Copy out the lines from the first one through the line that contains "कोपरचे पराग शहा", substituting "Lainnya" for "Uncategorized" and leaving everything else as it is.

Stored data entries:
□ □ □ □ □ □ □

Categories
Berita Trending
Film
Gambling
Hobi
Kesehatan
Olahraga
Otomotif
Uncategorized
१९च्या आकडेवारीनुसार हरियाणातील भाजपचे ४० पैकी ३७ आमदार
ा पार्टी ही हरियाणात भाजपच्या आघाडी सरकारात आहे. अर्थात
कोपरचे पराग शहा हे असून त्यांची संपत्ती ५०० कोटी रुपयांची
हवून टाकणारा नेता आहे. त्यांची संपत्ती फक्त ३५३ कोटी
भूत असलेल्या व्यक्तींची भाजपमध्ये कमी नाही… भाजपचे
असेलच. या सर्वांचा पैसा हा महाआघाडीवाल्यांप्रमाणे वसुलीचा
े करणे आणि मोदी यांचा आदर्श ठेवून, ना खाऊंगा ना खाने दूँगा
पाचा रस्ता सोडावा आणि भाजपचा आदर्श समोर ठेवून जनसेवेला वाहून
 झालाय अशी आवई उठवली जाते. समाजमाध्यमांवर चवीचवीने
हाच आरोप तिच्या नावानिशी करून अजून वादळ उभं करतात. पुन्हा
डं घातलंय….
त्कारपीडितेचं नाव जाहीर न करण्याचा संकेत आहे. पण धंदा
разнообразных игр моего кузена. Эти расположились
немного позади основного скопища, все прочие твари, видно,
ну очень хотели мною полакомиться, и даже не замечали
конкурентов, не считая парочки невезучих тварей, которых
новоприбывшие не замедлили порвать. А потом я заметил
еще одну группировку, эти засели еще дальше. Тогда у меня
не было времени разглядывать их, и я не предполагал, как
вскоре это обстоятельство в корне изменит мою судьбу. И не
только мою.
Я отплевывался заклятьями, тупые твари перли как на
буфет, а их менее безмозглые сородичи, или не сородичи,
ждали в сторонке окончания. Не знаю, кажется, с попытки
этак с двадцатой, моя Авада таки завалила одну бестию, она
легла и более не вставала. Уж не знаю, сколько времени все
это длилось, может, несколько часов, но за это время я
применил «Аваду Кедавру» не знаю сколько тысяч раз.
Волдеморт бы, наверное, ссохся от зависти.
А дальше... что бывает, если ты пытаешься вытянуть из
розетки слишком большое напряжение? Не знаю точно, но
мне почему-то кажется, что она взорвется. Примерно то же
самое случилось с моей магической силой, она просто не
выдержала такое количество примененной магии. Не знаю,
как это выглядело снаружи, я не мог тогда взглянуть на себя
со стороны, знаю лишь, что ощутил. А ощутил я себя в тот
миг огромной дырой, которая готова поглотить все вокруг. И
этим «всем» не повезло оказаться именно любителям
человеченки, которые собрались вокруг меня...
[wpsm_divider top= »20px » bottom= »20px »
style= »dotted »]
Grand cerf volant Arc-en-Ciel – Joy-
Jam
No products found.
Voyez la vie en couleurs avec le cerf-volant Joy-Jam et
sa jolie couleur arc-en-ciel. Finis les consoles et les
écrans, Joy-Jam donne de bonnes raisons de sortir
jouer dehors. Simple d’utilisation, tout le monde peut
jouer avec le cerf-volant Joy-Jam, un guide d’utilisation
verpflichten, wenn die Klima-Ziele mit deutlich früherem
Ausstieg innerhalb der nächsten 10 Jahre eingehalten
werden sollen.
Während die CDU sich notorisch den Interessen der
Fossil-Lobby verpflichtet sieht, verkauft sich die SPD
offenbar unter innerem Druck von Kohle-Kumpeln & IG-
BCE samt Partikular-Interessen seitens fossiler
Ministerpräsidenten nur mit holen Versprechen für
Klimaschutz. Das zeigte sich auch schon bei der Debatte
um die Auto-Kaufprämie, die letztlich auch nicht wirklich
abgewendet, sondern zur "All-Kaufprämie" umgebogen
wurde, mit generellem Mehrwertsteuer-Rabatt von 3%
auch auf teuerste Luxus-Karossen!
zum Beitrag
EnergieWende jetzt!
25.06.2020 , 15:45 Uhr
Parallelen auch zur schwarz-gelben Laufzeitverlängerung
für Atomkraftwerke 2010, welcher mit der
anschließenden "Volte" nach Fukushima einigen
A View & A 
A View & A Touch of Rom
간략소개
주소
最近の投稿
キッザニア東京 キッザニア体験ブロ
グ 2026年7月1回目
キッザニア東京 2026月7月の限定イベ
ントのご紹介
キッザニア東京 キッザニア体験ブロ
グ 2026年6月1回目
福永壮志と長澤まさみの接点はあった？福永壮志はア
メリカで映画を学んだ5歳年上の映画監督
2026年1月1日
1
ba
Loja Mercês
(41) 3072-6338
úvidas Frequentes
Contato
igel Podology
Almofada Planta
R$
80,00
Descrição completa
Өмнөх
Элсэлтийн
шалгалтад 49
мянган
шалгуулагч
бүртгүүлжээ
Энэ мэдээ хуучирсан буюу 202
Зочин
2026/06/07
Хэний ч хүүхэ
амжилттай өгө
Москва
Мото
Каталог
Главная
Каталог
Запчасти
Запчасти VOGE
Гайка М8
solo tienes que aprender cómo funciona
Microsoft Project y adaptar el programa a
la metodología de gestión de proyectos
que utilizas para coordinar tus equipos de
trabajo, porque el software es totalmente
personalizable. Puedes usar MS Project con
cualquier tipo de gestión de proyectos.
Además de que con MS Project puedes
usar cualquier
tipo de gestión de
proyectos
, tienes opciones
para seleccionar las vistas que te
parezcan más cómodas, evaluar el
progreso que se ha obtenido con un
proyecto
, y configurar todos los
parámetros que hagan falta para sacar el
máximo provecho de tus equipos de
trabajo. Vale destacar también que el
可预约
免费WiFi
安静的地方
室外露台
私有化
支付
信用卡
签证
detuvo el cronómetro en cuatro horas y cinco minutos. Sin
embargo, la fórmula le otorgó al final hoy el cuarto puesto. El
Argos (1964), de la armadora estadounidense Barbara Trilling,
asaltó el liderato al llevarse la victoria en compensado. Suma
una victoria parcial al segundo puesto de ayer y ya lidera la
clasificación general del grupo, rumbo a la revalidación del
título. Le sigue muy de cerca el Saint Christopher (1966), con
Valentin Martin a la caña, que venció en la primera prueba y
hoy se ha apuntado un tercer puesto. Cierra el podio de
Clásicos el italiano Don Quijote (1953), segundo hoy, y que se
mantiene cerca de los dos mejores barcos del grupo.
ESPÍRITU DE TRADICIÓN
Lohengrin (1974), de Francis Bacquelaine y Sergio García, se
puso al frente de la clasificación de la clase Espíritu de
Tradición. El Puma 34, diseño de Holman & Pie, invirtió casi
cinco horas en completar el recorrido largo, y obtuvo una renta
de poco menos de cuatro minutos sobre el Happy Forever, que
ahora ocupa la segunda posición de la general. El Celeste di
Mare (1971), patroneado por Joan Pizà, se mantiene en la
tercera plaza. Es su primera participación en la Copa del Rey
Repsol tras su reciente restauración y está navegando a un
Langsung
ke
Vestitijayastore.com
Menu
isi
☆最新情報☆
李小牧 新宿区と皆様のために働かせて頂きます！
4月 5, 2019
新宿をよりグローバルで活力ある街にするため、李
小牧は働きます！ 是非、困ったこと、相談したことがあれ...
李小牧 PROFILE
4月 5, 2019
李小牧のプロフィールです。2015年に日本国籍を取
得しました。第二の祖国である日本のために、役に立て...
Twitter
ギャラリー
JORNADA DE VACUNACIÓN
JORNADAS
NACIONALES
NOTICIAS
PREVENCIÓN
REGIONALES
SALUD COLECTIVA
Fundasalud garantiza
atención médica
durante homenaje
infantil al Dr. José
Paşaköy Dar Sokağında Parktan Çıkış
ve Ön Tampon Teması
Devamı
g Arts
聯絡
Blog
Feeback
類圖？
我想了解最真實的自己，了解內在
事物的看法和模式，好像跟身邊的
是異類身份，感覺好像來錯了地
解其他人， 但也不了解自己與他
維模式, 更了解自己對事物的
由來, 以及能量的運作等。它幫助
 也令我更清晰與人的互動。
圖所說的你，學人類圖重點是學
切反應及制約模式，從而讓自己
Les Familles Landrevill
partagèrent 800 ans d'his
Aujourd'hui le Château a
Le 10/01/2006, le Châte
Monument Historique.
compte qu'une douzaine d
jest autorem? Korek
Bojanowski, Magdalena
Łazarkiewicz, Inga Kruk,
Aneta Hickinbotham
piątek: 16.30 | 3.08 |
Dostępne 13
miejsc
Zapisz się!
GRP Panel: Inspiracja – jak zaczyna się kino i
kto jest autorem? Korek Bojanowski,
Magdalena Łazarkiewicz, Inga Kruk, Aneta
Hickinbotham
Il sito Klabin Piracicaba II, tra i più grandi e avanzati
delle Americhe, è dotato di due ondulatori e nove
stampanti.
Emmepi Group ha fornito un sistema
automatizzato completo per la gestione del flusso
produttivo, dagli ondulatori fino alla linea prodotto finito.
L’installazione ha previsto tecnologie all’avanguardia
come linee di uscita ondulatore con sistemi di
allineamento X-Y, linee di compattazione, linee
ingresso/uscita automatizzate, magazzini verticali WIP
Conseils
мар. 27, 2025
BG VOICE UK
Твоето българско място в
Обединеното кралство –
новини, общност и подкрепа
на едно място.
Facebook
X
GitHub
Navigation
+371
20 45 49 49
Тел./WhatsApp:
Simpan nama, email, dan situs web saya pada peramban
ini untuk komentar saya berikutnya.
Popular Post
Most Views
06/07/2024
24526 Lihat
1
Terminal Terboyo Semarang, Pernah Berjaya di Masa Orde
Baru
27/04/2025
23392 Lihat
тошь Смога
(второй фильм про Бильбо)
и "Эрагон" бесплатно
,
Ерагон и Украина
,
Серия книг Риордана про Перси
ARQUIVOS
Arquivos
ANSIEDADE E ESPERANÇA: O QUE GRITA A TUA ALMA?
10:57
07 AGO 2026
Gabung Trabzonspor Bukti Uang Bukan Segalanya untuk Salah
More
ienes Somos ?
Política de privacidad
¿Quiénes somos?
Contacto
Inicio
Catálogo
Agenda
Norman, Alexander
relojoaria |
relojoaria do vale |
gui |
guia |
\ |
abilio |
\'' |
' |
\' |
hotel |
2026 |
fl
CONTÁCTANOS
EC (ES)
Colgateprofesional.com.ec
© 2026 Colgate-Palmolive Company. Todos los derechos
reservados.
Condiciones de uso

□ □ □ □ □ □ □

The completed task:
Categories
Berita Trending
Film
Gambling
Hobi
Kesehatan
Olahraga
Otomotif
Lainnya
१९च्या आकडेवारीनुसार हरियाणातील भाजपचे ४० पैकी ३७ आमदार
ा पार्टी ही हरियाणात भाजपच्या आघाडी सरकारात आहे. अर्थात
कोपरचे पराग शहा हे असून त्यांची संपत्ती ५०० कोटी रुपयांची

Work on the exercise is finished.